▶ **EXERCISE DESCRIPTION**:
Write out every line of text in the data below word for word, and leave the pictures out of your answer.

Collected data
•••

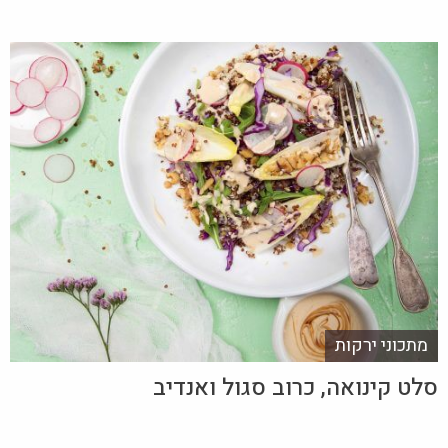
מתכוני ירקות
סלט קינואה, כרוב סגול ואנדיב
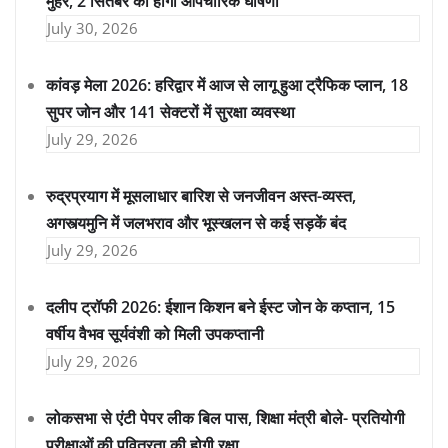
मुहर, 2 सितंबर को होगी औपचारिक घोषणा
July 30, 2026
कांवड़ मेला 2026: हरिद्वार में आज से लागू हुआ ट्रैफिक प्लान, 18
सुपर जोन और 141 सेक्टरों में सुरक्षा व्यवस्था
July 29, 2026
रुद्रप्रयाग में मूसलाधार बारिश से जनजीवन अस्त-व्यस्त,
अगस्त्यमुनि में जलभराव और भूस्खलन से कई सड़कें बंद
July 29, 2026
दलीप ट्रॉफी 2026: ईशान किशन बने ईस्ट जोन के कप्तान, 15
वर्षीय वैभव सूर्यवंशी को मिली उपकप्तानी
July 29, 2026
लोकसभा से एंटी पेपर लीक बिल पास, शिक्षा मंत्री बोले- प्रतियोगी
परीक्षाओं की पवित्रता की होगी रक्षा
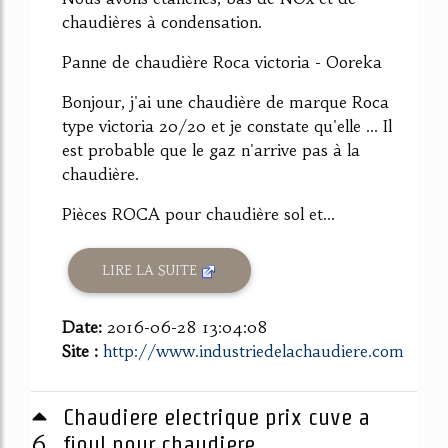
chaudières à condensation.
Panne de chaudière Roca victoria - Ooreka
Bonjour, j'ai une chaudière de marque Roca
type victoria 20/20 et je constate qu'elle ... Il
est probable que le gaz n'arrive pas à la
chaudière.
Pièces ROCA pour chaudière sol et...
LIRE LA SUITE
Date:
2016-06-28 13:04:08
Site :
http://www.industriedelachaudiere.com
Chaudiere electrique prix cuve a
6
fioul pour chaudiere ...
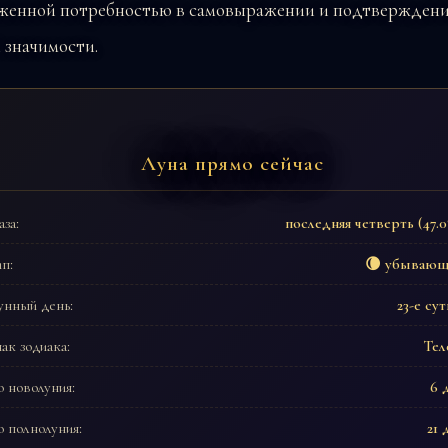
женной потребностью в самовыражении и подтвержден
 значимости.
Луна прямо сейчас
за:
последняя четверть (47.
п:
🌘 убывающ
унный день:
23-е су
ак зодиака:
Тел
 новолуния:
6 
 полнолуния:
21 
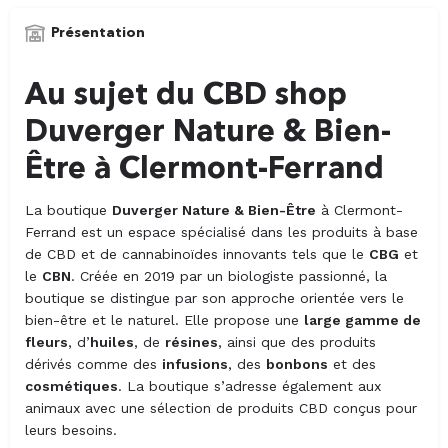
Présentation
Au sujet du CBD shop
Duverger Nature & Bien-
Être à Clermont-Ferrand
La boutique
Duverger Nature & Bien-Être
à Clermont-
Ferrand est un espace spécialisé dans les produits à base
de CBD et de cannabinoïdes innovants tels que le
CBG
et
le
CBN
. Créée en 2019 par un biologiste passionné, la
boutique se distingue par son approche orientée vers le
bien-être et le naturel. Elle propose une
large gamme de
fleurs
, d’
huiles
, de
résines
, ainsi que des produits
dérivés comme des
infusions
, des
bonbons
et des
cosmétiques
. La boutique s’adresse également aux
animaux avec une sélection de produits CBD conçus pour
leurs besoins.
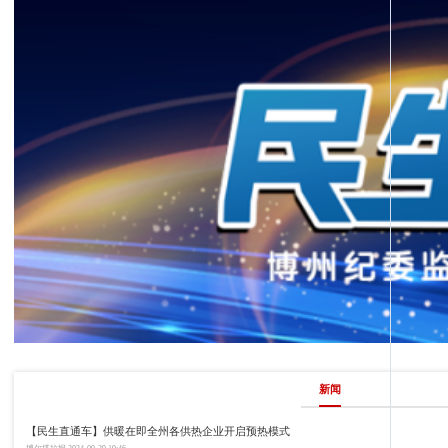
新闻
【民生直通车】供暖在即全州各供热企业开启预热模式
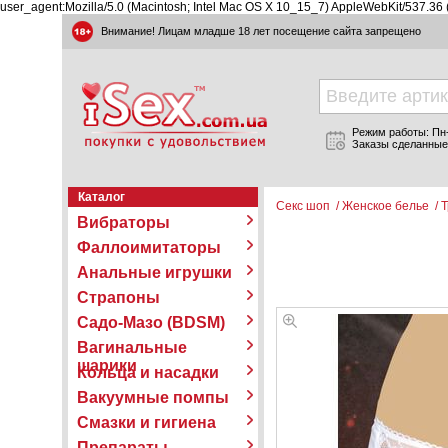
user_agent:Mozilla/5.0 (Macintosh; Intel Mac OS X 10_15_7) AppleWebKit/537.36
Внимание! Лицам младше 18 лет посещение сайта запрещено
Режим работы: Пн-П
Заказы сделанные
Каталог
Секс шоп
/
Женское белье
/
Т
Вибраторы
Фаллоимитаторы
Анальные игрушки
Страпоны
Садо-Мазо (BDSM)
Вагинальные
шарики
Кольца и насадки
Вакуумные помпы
Смазки и гигиена
Препараты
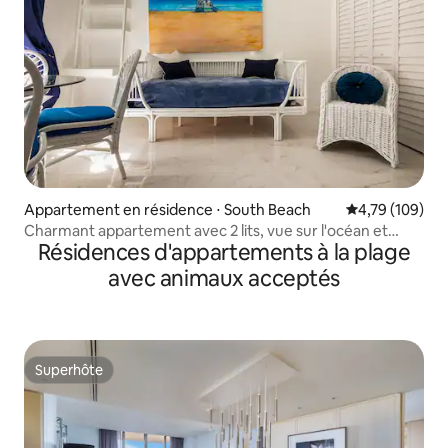
Appartement en résidence ⋅ South Beach
Évaluation moy
4,79 (109)
Charmant appartement avec 2 lits, vue sur l'océan et
Résidences d'appartements à la plage
jacuzzi
avec animaux acceptés
Superhôte
Superhôte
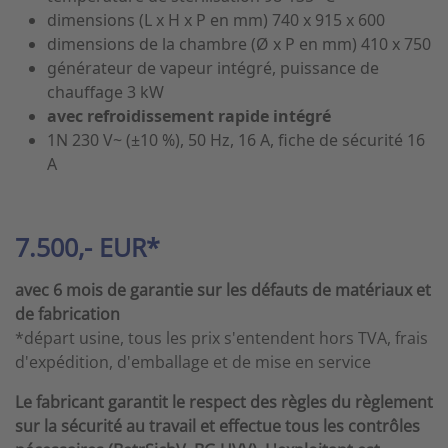
dimensions (L x H x P en mm) 740 x 915 x 600
dimensions de la chambre (Ø x P en mm) 410 x 750
générateur de vapeur intégré, puissance de
chauffage 3 kW
avec refroidissement rapide intégré
1N 230 V~ (±10 %), 50 Hz, 16 A, fiche de sécurité 16
A
7.500,- EUR*
avec 6 mois de garantie sur les défauts de matériaux et
de fabrication
*départ usine, tous les prix s'entendent hors TVA, frais
d'expédition, d'emballage et de mise en service
Le fabricant garantit le respect des règles du règlement
sur la sécurité au travail et effectue tous les contrôles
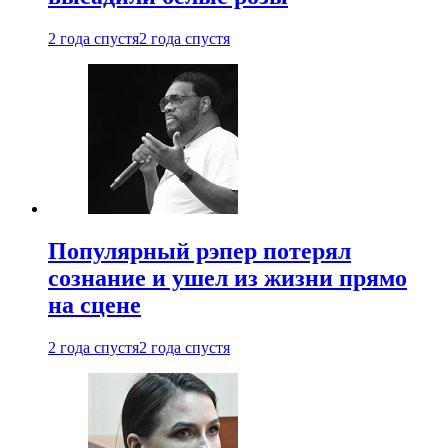
2 года спустя
2 года спустя
Популярный рэпер потерял
сознание и ушел из жизни прямо
на сцене
2 года спустя
2 года спустя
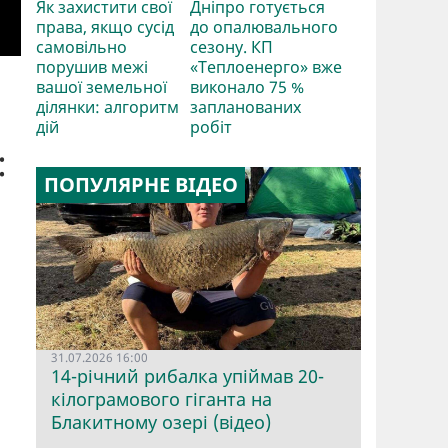
Як захистити свої
Дніпро готується
права, якщо сусід
до опалювального
самовільно
сезону. КП
порушив межі
«Теплоенерго» вже
вашої земельної
виконало 75 %
ділянки: алгоритм
запланованих
дій
робіт
:
ПОПУЛЯРНЕ ВІДЕО
31.07.2026 16:00
14-річний рибалка упіймав 20-
кілограмового гіганта на
Блакитному озері (відео)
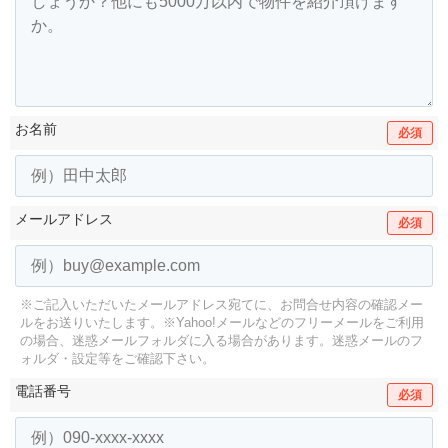
お名前
必須
メールアドレス
必須
※ご記入いただいたメールアドレス宛てに、お問合せ内容の確認メー
ルをお送りいたします。
※Yahoo!メールなどのフリーメールをご利用
の場合、迷惑メールフォルダに入る場合があります。
迷惑メールのフ
ォルダ・設定等をご確認下さい。
電話番号
必須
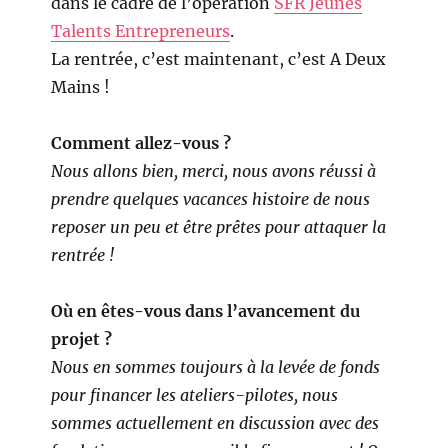
dans le cadre de l’opération
SFR Jeunes
Talents Entrepreneurs
.
La rentrée, c’est maintenant, c’est A Deux
Mains !
Comment allez-vous ?
Nous allons bien, merci, nous avons réussi à
prendre quelques vacances histoire de nous
reposer un peu et être prêtes pour attaquer la
rentrée !
Où en êtes-vous dans l’avancement du
projet ?
Nous en sommes toujours à la levée de fonds
pour financer les ateliers-pilotes, nous
sommes actuellement en discussion avec des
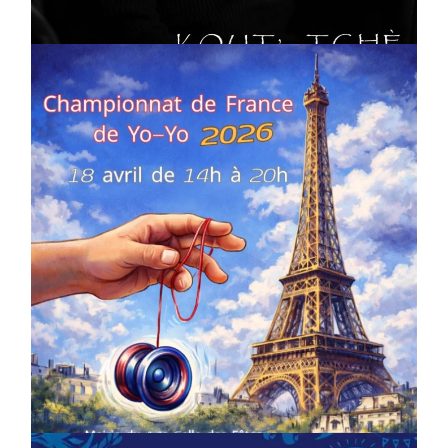
On
02/04/2026
by
Webmaster2Risi
COMPÉTITIONS
CULTURE
EN FAMILLE
JEUNESSE & SPORTS
Championnat de France de la FYYA
le 18 avril – Paris 14e
On
18/03/2026
by
Webmaster2Risi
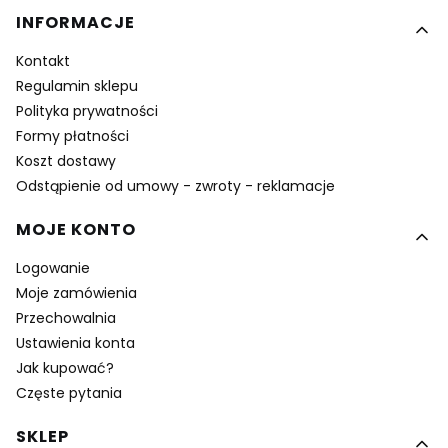
Linki w stopce
INFORMACJE
Kontakt
Regulamin sklepu
Polityka prywatności
Formy płatności
Koszt dostawy
Odstąpienie od umowy - zwroty - reklamacje
MOJE KONTO
Logowanie
Moje zamówienia
Przechowalnia
Ustawienia konta
Jak kupować?
Częste pytania
SKLEP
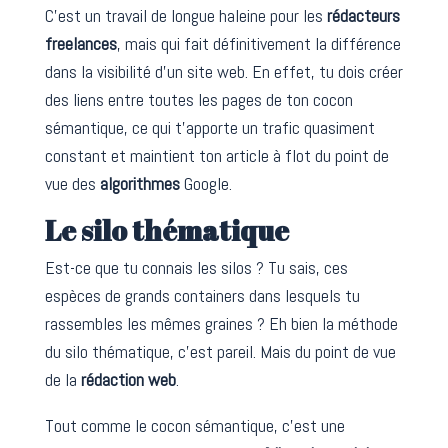
C’est un travail de longue haleine pour les
rédacteurs
freelances
, mais qui fait définitivement la différence
dans la visibilité d’un site web. En effet, tu dois créer
des liens entre toutes les pages de ton cocon
sémantique, ce qui t’apporte un trafic quasiment
constant et maintient ton article à flot du point de
vue des
algorithmes
Google.
Le silo thématique
Est-ce que tu connais les silos ? Tu sais, ces
espèces de grands containers dans lesquels tu
rassembles les mêmes graines ? Eh bien la méthode
du silo thématique, c’est pareil. Mais du point de vue
de la
rédaction web
.
Tout comme le cocon sémantique, c’est une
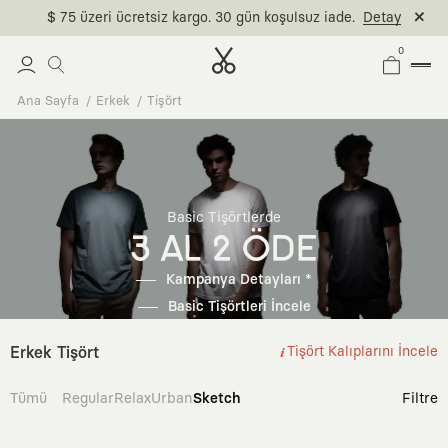
$ 75 üzeri ücretsiz kargo. 30 gün koşulsuz iade.
Detay
0
Ana Sayfa
Erkek
Tişört
Basic Tişörtlerde
3 AL 2 ÖDE
Kampanya Detayları *
Basic Tişörtleri İncele
Erkek Tişört
Tişört Kalıplarını İncele
Tümü
Regular
Relax
Urban
Sketch
Filtre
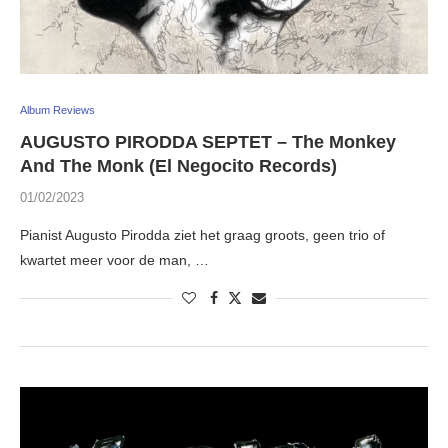
Album Reviews
AUGUSTO PIRODDA SEPTET – The Monkey
And The Monk (El Negocito Records)
01/02/2023
Pianist Augusto Pirodda ziet het graag groots, geen trio of
kwartet meer voor de man, …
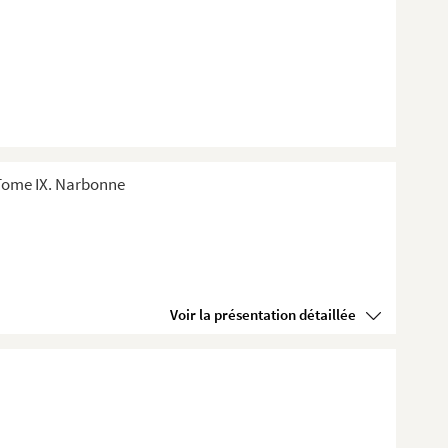
 Tome IX. Narbonne
Voir la présentation détaillée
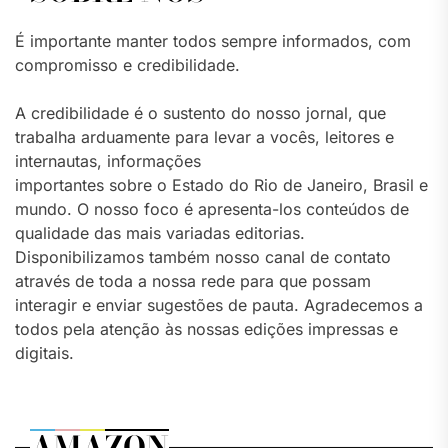
É importante manter todos sempre informados, com
compromisso e credibilidade.
A credibilidade é o sustento do nosso jornal, que
trabalha arduamente para levar a vocês, leitores e
internautas, informações
importantes sobre o Estado do Rio de Janeiro, Brasil e
mundo. O nosso foco é apresenta-los conteúdos de
qualidade das mais variadas editorias.
Disponibilizamos também nosso canal de contato
através de toda a nossa rede para que possam
interagir e enviar sugestões de pauta. Agradecemos a
todos pela atenção às nossas edições impressas e
digitais.
AMAZON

•••

▶ **TASK RESPONSE**:
מתכוני ירקות
סלט קינואה, כרוב סגול ואנדיב
मुहर, 2 सितंबर को होगी औपचारिक घोषणा
July 30, 2026
कांवड़ मेला 2026: हरिद्वार में आज से लागू हुआ ट्रैफिक प्लान, 18
सुपर जोन और 141 सेक्टरों में सुरक्षा व्यवस्था
July 29, 2026
रुद्रप्रयाग में मूसलाधार बारिश से जनजीवन अस्त-व्यस्त,
अगस्त्यमुनि में जलभराव और भूस्खलन से कई सड़कें बंद
July 29, 2026
दलीप ट्रॉफी 2026: ईशान किशन बने ईस्ट जोन के कप्तान, 15
वर्षीय वैभव सूर्यवंशी को मिली उपकप्तानी
July 29, 2026
लोकसभा से एंटी पेपर लीक बिल पास, शिक्षा मंत्री बोले- प्रतियोगी
परीक्षाओं की पवित्रता की होगी रक्षा
chaudières à condensation.
Panne de chaudière Roca victoria - Ooreka
Bonjour, j'ai une chaudière de marque Roca
type victoria 20/20 et je constate qu'elle ... Il
est probable que le gaz n'arrive pas à la
chaudière.
Pièces ROCA pour chaudière sol et...
LIRE LA SUITE
Date:
2016-06-28 13:04:08
Site :
http://www.industriedelachaudiere.com
Chaudiere electrique prix cuve a
6
fioul pour chaudiere ...
женной потребностью в самовыражении и подтвержден
 значимости.
Луна прямо сейчас
за:
последняя четверть (47.
п:
🌘 убывающ
унный день:
23-е су
ак зодиака:
Тел
 новолуния:
6 
 полнолуния:
21 
Présentation
Au sujet du CBD shop
Duverger Nature & Bien-
Être à Clermont-Ferrand
La boutique
Duverger Nature & Bien-Être
à Clermont-
Ferrand est un espace spécialisé dans les produits à base
de CBD et de cannabinoïdes innovants tels que le
CBG
et
le
CBN
. Créée en 2019 par un biologiste passionné, la
boutique se distingue par son approche orientée vers le
bien-être et le naturel. Elle propose une
large gamme de
fleurs
, d’
huiles
, de
résines
, ainsi que des produits
dérivés comme des
infusions
, des
bonbons
et des
cosmétiques
. La boutique s’adresse également aux
animaux avec une sélection de produits CBD conçus pour
leurs besoins.
新闻
【民生直通车】供暖在即全州各供热企业开启预热模式
user_agent:Mozilla/5.0 (Macintosh; Intel Mac OS X 10_15_7) AppleWebKit/537.36
Внимание! Лицам младше 18 лет посещение сайта запрещено
Режим работы: Пн-П
Заказы сделанные
Каталог
Секс шоп
/
Женское белье
/
Т
Вибраторы
Фаллоимитаторы
Анальные игрушки
Страпоны
Садо-Мазо (BDSM)
Вагинальные
шарики
Кольца и насадки
Вакуумные помпы
Смазки и гигиена
Препараты
Appartement en résidence ⋅ South Beach
Évaluation moy
4,79 (109)
Charmant appartement avec 2 lits, vue sur l'océan et
Résidences d'appartements à la plage
jacuzzi
avec animaux acceptés
Superhôte
Superhôte
dimensions (L x H x P en mm) 740 x 915 x 600
dimensions de la chambre (Ø x P en mm) 410 x 750
générateur de vapeur intégré, puissance de
chauffage 3 kW
avec refroidissement rapide intégré
1N 230 V~ (±10 %), 50 Hz, 16 A, fiche de sécurité 16
A
7.500,- EUR*
avec 6 mois de garantie sur les défauts de matériaux et
de fabrication
*départ usine, tous les prix s'entendent hors TVA, frais
d'expédition, d'emballage et de mise en service
Le fabricant garantit le respect des règles du règlement
sur la sécurité au travail et effectue tous les contrôles
2 года спустя
2 года спустя
Популярный рэпер потерял
сознание и ушел из жизни прямо
на сцене
2 года спустя
2 года спустя
Як захистити свої
Дніпро готується
права, якщо сусід
до опалювального
самовільно
сезону. КП
порушив межі
«Теплоенерго» вже
вашої земельної
виконало 75 %
ділянки: алгоритм
запланованих
дій
робіт
:
ПОПУЛЯРНЕ ВІДЕО
31.07.2026 16:00
14-річний рибалка упіймав 20-
кілограмового гіганта на
Блакитному озері (відео)
お名前
必須
メールアドレス
必須
※ご記入いただいたメールアドレス宛てに、お問合せ内容の確認メー
ルをお送りいたします。
※Yahoo!メールなどのフリーメールをご利用
の場合、迷惑メールフォルダに入る場合があります。
迷惑メールのフ
ォルダ・設定等をご確認下さい。
電話番号
必須
dans le cadre de l’opération
SFR Jeunes
Talents Entrepreneurs
.
La rentrée, c’est maintenant, c’est A Deux
Mains !
Comment allez-vous ?
Nous allons bien, merci, nous avons réussi à
prendre quelques vacances histoire de nous
reposer un peu et être prêtes pour attaquer la
rentrée !
Où en êtes-vous dans l’avancement du
projet ?
Nous en sommes toujours à la levée de fonds
pour financer les ateliers-pilotes, nous
sommes actuellement en discussion avec des
On
02/04/2026
by
Webmaster2Risi
COMPÉTITIONS
CULTURE
EN FAMILLE
JEUNESSE & SPORTS
Championnat de France de la FYYA
le 18 avril – Paris 14e
On
18/03/2026
by
Webmaster2Risi
Linki w stopce
INFORMACJE
Kontakt
Regulamin sklepu
Polityka prywatności
Formy płatności
Koszt dostawy
Odstąpienie od umowy - zwroty - reklamacje
MOJE KONTO
Logowanie
Moje zamówienia
Przechowalnia
Ustawienia konta
Jak kupować?
Częste pytania
SKLEP
C’est un travail de longue haleine pour les
rédacteurs
freelances
, mais qui fait définitivement la différence
dans la visibilité d’un site web. En effet, tu dois créer
des liens entre toutes les pages de ton cocon
sémantique, ce qui t’apporte un trafic quasiment
constant et maintient ton article à flot du point de
vue des
algorithmes
Google.
Le silo thématique
Est-ce que tu connais les silos ? Tu sais, ces
espèces de grands containers dans lesquels tu
rassembles les mêmes graines ? Eh bien la méthode
du silo thématique, c’est pareil. Mais du point de vue
de la
rédaction web
.
Tout comme le cocon sémantique, c’est une
$ 75 üzeri ücretsiz kargo. 30 gün koşulsuz iade.
Detay
0
Ana Sayfa
Erkek
Tişört
Basic Tişörtlerde
3 AL 2 ÖDE
Kampanya Detayları *
Basic Tişörtleri İncele
Erkek Tişört
Tişört Kalıplarını İncele
Tümü
Regular
Relax
Urban
Sketch
Filtre
Album Reviews
AUGUSTO PIRODDA SEPTET – The Monkey
And The Monk (El Negocito Records)
01/02/2023
Pianist Augusto Pirodda ziet het graag groots, geen trio of
kwartet meer voor de man, …
 Tome IX. Narbonne
Voir la présentation détaillée
É importante manter todos sempre informados, com
compromisso e credibilidade.
A credibilidade é o sustento do nosso jornal, que
trabalha arduamente para levar a vocês, leitores e
internautas, informações
importantes sobre o Estado do Rio de Janeiro, Brasil e
mundo. O nosso foco é apresenta-los conteúdos de
qualidade das mais variadas editorias.
Disponibilizamos também nosso canal de contato
através de toda a nossa rede para que possam
interagir e enviar sugestões de pauta. Agradecemos a
todos pela atenção às nossas edições impressas e
digitais.
AMAZON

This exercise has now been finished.